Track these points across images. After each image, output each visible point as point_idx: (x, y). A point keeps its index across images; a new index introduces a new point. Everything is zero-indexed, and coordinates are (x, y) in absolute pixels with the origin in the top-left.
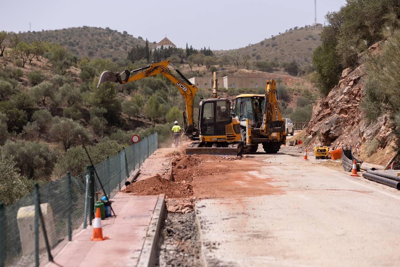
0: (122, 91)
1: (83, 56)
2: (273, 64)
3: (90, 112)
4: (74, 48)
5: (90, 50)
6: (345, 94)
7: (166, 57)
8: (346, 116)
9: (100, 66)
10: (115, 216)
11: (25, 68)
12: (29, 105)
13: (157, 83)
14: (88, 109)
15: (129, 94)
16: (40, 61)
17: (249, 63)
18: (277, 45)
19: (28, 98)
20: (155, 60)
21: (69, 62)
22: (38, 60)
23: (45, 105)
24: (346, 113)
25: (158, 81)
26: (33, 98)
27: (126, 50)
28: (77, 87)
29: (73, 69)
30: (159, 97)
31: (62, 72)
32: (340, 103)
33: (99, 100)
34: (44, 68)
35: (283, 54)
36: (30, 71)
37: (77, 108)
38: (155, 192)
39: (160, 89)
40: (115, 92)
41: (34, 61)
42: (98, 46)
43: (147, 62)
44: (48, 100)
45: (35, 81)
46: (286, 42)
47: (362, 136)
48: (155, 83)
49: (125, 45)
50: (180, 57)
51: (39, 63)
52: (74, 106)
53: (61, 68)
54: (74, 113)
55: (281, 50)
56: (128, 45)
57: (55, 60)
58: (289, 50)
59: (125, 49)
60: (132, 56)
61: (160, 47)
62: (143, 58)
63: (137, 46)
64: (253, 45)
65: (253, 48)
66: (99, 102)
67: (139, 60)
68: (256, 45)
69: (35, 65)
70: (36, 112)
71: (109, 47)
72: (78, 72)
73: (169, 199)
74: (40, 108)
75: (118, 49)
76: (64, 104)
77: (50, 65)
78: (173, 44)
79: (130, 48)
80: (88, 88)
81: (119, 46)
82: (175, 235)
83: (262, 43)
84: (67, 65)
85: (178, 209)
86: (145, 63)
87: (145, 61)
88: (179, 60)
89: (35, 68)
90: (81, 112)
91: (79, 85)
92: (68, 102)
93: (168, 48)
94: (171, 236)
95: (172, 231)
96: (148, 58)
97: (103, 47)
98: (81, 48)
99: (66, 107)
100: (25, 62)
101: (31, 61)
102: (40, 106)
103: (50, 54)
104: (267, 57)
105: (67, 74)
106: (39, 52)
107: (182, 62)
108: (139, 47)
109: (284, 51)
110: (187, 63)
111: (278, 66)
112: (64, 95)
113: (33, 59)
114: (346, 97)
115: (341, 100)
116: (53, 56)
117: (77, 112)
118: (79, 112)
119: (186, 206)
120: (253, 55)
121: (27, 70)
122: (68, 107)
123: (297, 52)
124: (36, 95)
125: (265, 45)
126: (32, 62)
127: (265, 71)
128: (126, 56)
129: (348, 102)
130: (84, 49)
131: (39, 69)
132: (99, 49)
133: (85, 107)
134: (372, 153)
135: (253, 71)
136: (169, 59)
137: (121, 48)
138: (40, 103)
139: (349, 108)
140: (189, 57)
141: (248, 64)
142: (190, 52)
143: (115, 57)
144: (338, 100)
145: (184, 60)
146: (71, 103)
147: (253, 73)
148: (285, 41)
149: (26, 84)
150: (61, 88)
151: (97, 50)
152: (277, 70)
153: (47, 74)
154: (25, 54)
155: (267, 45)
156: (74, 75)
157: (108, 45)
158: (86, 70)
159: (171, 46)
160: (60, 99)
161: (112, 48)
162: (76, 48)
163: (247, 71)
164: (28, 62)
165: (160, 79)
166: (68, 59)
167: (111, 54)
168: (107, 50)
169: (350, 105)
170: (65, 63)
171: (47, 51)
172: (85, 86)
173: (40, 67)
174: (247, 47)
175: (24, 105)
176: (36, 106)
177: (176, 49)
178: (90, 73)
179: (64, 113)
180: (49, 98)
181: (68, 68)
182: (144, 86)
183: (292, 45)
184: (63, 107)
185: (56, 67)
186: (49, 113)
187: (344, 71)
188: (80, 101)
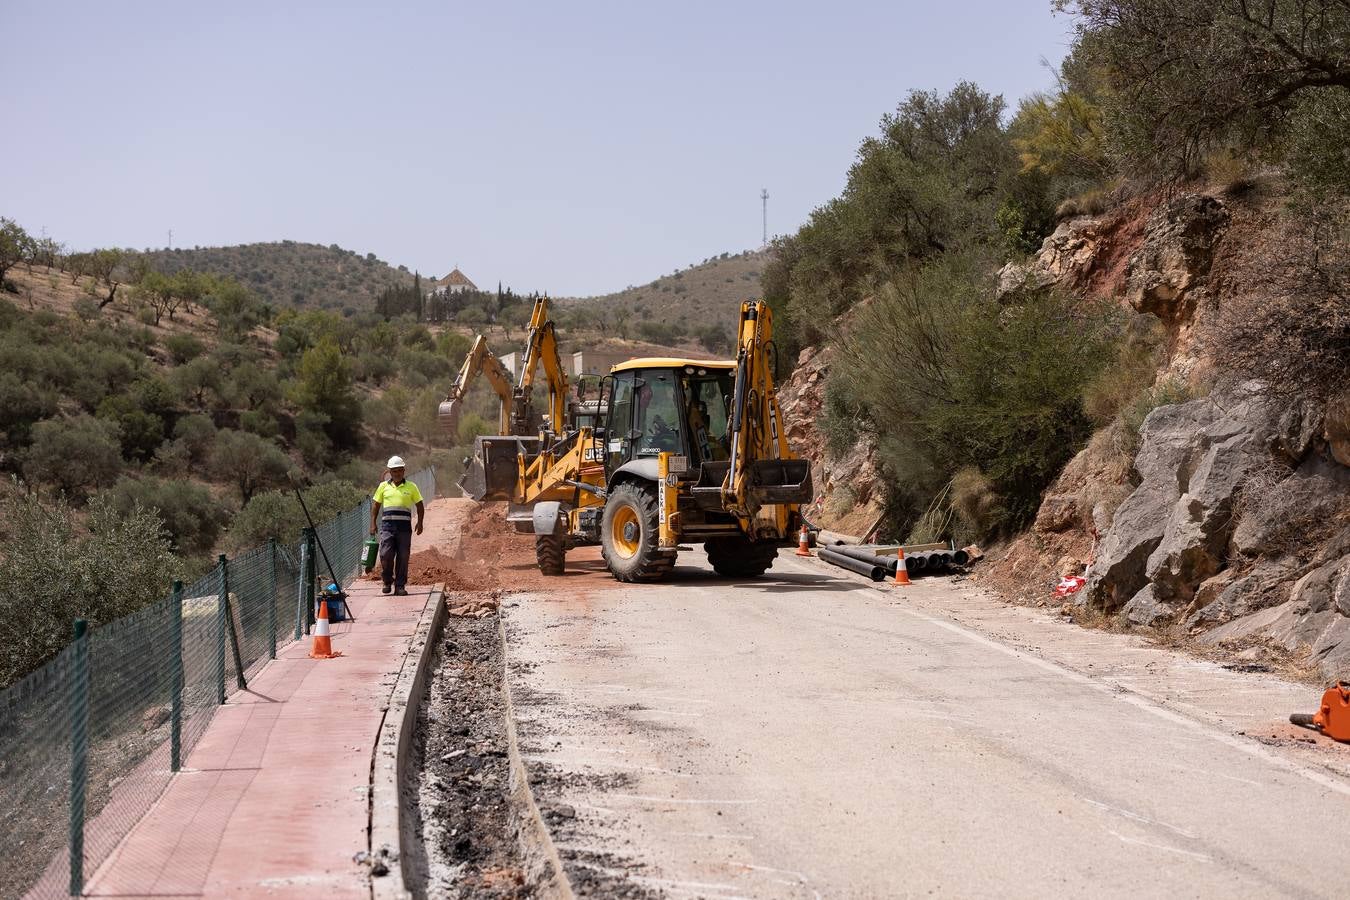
0: (364, 380)
1: (281, 303)
2: (676, 330)
3: (296, 422)
4: (264, 286)
5: (296, 292)
6: (802, 398)
7: (456, 310)
8: (802, 441)
9: (317, 327)
10: (353, 620)
11: (161, 327)
12: (167, 405)
13: (436, 363)
14: (291, 415)
15: (378, 386)
16: (192, 313)
17: (628, 326)
18: (684, 290)
19: (167, 389)
20: (432, 316)
21: (253, 316)
22: (188, 311)
23: (201, 404)
24: (803, 435)
25: (439, 360)
26: (178, 390)
27: (373, 292)
28: (270, 368)
29: (261, 332)
30: (441, 393)
31: (239, 336)
32: (791, 416)
33: (313, 398)
34: (201, 329)
35: (698, 309)
36: (171, 333)
37: (270, 411)
38: (426, 579)
39: (443, 377)
40: (350, 379)
41: (180, 312)
42: (315, 284)
43: (416, 318)
44: (207, 395)
45: (183, 353)
46: (704, 284)
47: (828, 479)
48: (432, 363)
49: (370, 283)
50: (485, 310)
51: (189, 317)
52: (261, 408)
53: (237, 329)
54: (263, 422)
55: (694, 300)
56: (378, 283)
57: (225, 311)
58: (710, 300)
59: (372, 289)
60: (385, 306)
61: (444, 289)
62: (408, 310)
63: (397, 286)
64: (636, 289)
65: (635, 295)
66: (314, 401)
67: (399, 315)
68: (642, 288)
69: (182, 321)
70: (182, 419)
71: (338, 285)
72: (273, 337)
73: (453, 593)
74: (192, 410)
75: (356, 291)
76: (241, 402)
77: (214, 322)
78: (471, 284)
79: (381, 289)
80: (292, 371)
81: (357, 285)
82: (460, 654)
83: (655, 285)
84: (250, 323)
85: (468, 611)
86: (413, 320)
87: (413, 316)
88: (484, 316)
89: (181, 328)
90: (277, 420)
91: (274, 365)
92: (251, 399)
93: (460, 291)
94: (453, 655)
95: (455, 647)
96: (418, 310)
97: (324, 285)
98: (278, 286)
99: (246, 411)
100: (159, 315)
101: (172, 312)
102: (192, 407)
103: (214, 299)
104: (665, 315)
105: (249, 341)
106: (190, 295)
107: (489, 322)
108: (401, 288)
109: (699, 303)
110: (500, 324)
111: (686, 333)
112: (242, 385)
113: (177, 309)
114: (802, 404)
115: (793, 411)
116: (219, 302)
117: (268, 420)
118: (273, 422)
119: (484, 606)
120: (637, 310)
121: (163, 332)
122: (251, 409)
123: (725, 305)
124: (183, 384)
125: (661, 289)
126: (174, 315)
127: (659, 344)
128: (372, 306)
129: (807, 414)
130: (284, 287)
131: (189, 331)
132: (315, 290)
133: (287, 411)
134: (844, 513)
135: (635, 343)
136: (462, 314)
137: (363, 289)
138: (191, 400)
139: (808, 425)
140: (504, 310)
141: (625, 328)
142: (506, 300)
143: (349, 306)
144: (788, 410)
145: (493, 317)
146: (257, 402)
147: (634, 348)
148: (701, 283)
149: (161, 361)
150: (235, 372)
151: (311, 292)
152: (684, 342)
153: (207, 340)
154: (161, 299)
155: (666, 290)
156: (264, 344)
157: (335, 282)
158: (290, 335)
159: (467, 288)
160: (233, 394)
161: (343, 287)
162: (267, 285)
163: (623, 342)
164: (167, 314)
165: (444, 357)
166: (251, 311)
167: (340, 301)
168: (333, 292)
169: (810, 420)
170: (246, 319)
171: (207, 293)
172: (287, 368)
173: (192, 325)
174: (624, 293)
175: (158, 404)
176: (182, 406)
177: (477, 294)
178: (298, 340)
179: (242, 422)
180: (211, 390)
181: (251, 329)
182: (410, 369)
183: (716, 291)
184: (239, 411)
185: (226, 327)
186: (210, 422)
187: (803, 352)
188: (276, 398)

● **Task objective**: Copy out all of the data above word for word, leaving out the pictures.

● **Expected answer**:
Track these points across images. After each image, output each visible point as point_idx: (x, y). A point keeps its index across images; a new index introduces a new point. Everything is zero-indexed, and coordinates are (x, y) in absolute pixels with the origin in the top-left.
0: (122, 91)
1: (83, 56)
2: (273, 64)
3: (90, 112)
4: (74, 48)
5: (90, 50)
6: (345, 94)
7: (166, 57)
8: (346, 116)
9: (100, 66)
10: (115, 216)
11: (25, 68)
12: (29, 105)
13: (157, 83)
14: (88, 109)
15: (129, 94)
16: (40, 61)
17: (249, 63)
18: (277, 45)
19: (28, 98)
20: (155, 60)
21: (69, 62)
22: (38, 60)
23: (45, 105)
24: (346, 113)
25: (158, 81)
26: (33, 98)
27: (126, 50)
28: (77, 87)
29: (73, 69)
30: (159, 97)
31: (62, 72)
32: (340, 103)
33: (99, 100)
34: (44, 68)
35: (283, 54)
36: (30, 71)
37: (77, 108)
38: (155, 192)
39: (160, 89)
40: (115, 92)
41: (34, 61)
42: (98, 46)
43: (147, 62)
44: (48, 100)
45: (35, 81)
46: (286, 42)
47: (362, 136)
48: (155, 83)
49: (125, 45)
50: (180, 57)
51: (39, 63)
52: (74, 106)
53: (61, 68)
54: (74, 113)
55: (281, 50)
56: (128, 45)
57: (55, 60)
58: (289, 50)
59: (125, 49)
60: (132, 56)
61: (160, 47)
62: (143, 58)
63: (137, 46)
64: (253, 45)
65: (253, 48)
66: (99, 102)
67: (139, 60)
68: (256, 45)
69: (35, 65)
70: (36, 112)
71: (109, 47)
72: (78, 72)
73: (169, 199)
74: (40, 108)
75: (118, 49)
76: (64, 104)
77: (50, 65)
78: (173, 44)
79: (130, 48)
80: (88, 88)
81: (119, 46)
82: (175, 235)
83: (262, 43)
84: (67, 65)
85: (178, 209)
86: (145, 63)
87: (145, 61)
88: (179, 60)
89: (35, 68)
90: (81, 112)
91: (79, 85)
92: (68, 102)
93: (168, 48)
94: (171, 236)
95: (172, 231)
96: (148, 58)
97: (103, 47)
98: (81, 48)
99: (66, 107)
100: (25, 62)
101: (31, 61)
102: (40, 106)
103: (50, 54)
104: (267, 57)
105: (67, 74)
106: (39, 52)
107: (182, 62)
108: (139, 47)
109: (284, 51)
110: (187, 63)
111: (278, 66)
112: (64, 95)
113: (33, 59)
114: (346, 97)
115: (341, 100)
116: (53, 56)
117: (77, 112)
118: (79, 112)
119: (186, 206)
120: (253, 55)
121: (27, 70)
122: (68, 107)
123: (297, 52)
124: (36, 95)
125: (265, 45)
126: (32, 62)
127: (265, 71)
128: (126, 56)
129: (348, 102)
130: (84, 49)
131: (39, 69)
132: (99, 49)
133: (85, 107)
134: (372, 153)
135: (253, 71)
136: (169, 59)
137: (121, 48)
138: (40, 103)
139: (349, 108)
140: (189, 57)
141: (248, 64)
142: (190, 52)
143: (115, 57)
144: (338, 100)
145: (184, 60)
146: (71, 103)
147: (253, 73)
148: (285, 41)
149: (26, 84)
150: (61, 88)
151: (97, 50)
152: (277, 70)
153: (47, 74)
154: (25, 54)
155: (267, 45)
156: (74, 75)
157: (108, 45)
158: (86, 70)
159: (171, 46)
160: (60, 99)
161: (112, 48)
162: (76, 48)
163: (247, 71)
164: (28, 62)
165: (160, 79)
166: (68, 59)
167: (111, 54)
168: (107, 50)
169: (350, 105)
170: (65, 63)
171: (47, 51)
172: (85, 86)
173: (40, 67)
174: (247, 47)
175: (24, 105)
176: (36, 106)
177: (176, 49)
178: (90, 73)
179: (64, 113)
180: (49, 98)
181: (68, 68)
182: (144, 86)
183: (292, 45)
184: (63, 107)
185: (56, 67)
186: (49, 113)
187: (344, 71)
188: (80, 101)
0: (364, 380)
1: (281, 303)
2: (676, 330)
3: (296, 422)
4: (264, 286)
5: (296, 292)
6: (802, 398)
7: (456, 310)
8: (802, 441)
9: (317, 327)
10: (353, 620)
11: (161, 327)
12: (167, 405)
13: (436, 363)
14: (291, 415)
15: (378, 386)
16: (192, 313)
17: (628, 326)
18: (684, 290)
19: (167, 389)
20: (432, 316)
21: (253, 316)
22: (188, 311)
23: (201, 404)
24: (803, 435)
25: (439, 360)
26: (178, 390)
27: (373, 292)
28: (270, 368)
29: (261, 332)
30: (441, 393)
31: (239, 336)
32: (791, 416)
33: (313, 398)
34: (201, 329)
35: (698, 309)
36: (171, 333)
37: (270, 411)
38: (426, 579)
39: (443, 377)
40: (350, 379)
41: (180, 312)
42: (315, 284)
43: (416, 318)
44: (207, 395)
45: (183, 353)
46: (704, 284)
47: (828, 479)
48: (432, 363)
49: (370, 283)
50: (485, 310)
51: (189, 317)
52: (261, 408)
53: (237, 329)
54: (263, 422)
55: (694, 300)
56: (378, 283)
57: (225, 311)
58: (710, 300)
59: (372, 289)
60: (385, 306)
61: (444, 289)
62: (408, 310)
63: (397, 286)
64: (636, 289)
65: (635, 295)
66: (314, 401)
67: (399, 315)
68: (642, 288)
69: (182, 321)
70: (182, 419)
71: (338, 285)
72: (273, 337)
73: (453, 593)
74: (192, 410)
75: (356, 291)
76: (241, 402)
77: (214, 322)
78: (471, 284)
79: (381, 289)
80: (292, 371)
81: (357, 285)
82: (460, 654)
83: (655, 285)
84: (250, 323)
85: (468, 611)
86: (413, 320)
87: (413, 316)
88: (484, 316)
89: (181, 328)
90: (277, 420)
91: (274, 365)
92: (251, 399)
93: (460, 291)
94: (453, 655)
95: (455, 647)
96: (418, 310)
97: (324, 285)
98: (278, 286)
99: (246, 411)
100: (159, 315)
101: (172, 312)
102: (192, 407)
103: (214, 299)
104: (665, 315)
105: (249, 341)
106: (190, 295)
107: (489, 322)
108: (401, 288)
109: (699, 303)
110: (500, 324)
111: (686, 333)
112: (242, 385)
113: (177, 309)
114: (802, 404)
115: (793, 411)
116: (219, 302)
117: (268, 420)
118: (273, 422)
119: (484, 606)
120: (637, 310)
121: (163, 332)
122: (251, 409)
123: (725, 305)
124: (183, 384)
125: (661, 289)
126: (174, 315)
127: (659, 344)
128: (372, 306)
129: (807, 414)
130: (284, 287)
131: (189, 331)
132: (315, 290)
133: (287, 411)
134: (844, 513)
135: (635, 343)
136: (462, 314)
137: (363, 289)
138: (191, 400)
139: (808, 425)
140: (504, 310)
141: (625, 328)
142: (506, 300)
143: (349, 306)
144: (788, 410)
145: (493, 317)
146: (257, 402)
147: (634, 348)
148: (701, 283)
149: (161, 361)
150: (235, 372)
151: (311, 292)
152: (684, 342)
153: (207, 340)
154: (161, 299)
155: (666, 290)
156: (264, 344)
157: (335, 282)
158: (290, 335)
159: (467, 288)
160: (233, 394)
161: (343, 287)
162: (267, 285)
163: (623, 342)
164: (167, 314)
165: (444, 357)
166: (251, 311)
167: (340, 301)
168: (333, 292)
169: (810, 420)
170: (246, 319)
171: (207, 293)
172: (287, 368)
173: (192, 325)
174: (624, 293)
175: (158, 404)
176: (182, 406)
177: (477, 294)
178: (298, 340)
179: (242, 422)
180: (211, 390)
181: (251, 329)
182: (410, 369)
183: (716, 291)
184: (239, 411)
185: (226, 327)
186: (210, 422)
187: (803, 352)
188: (276, 398)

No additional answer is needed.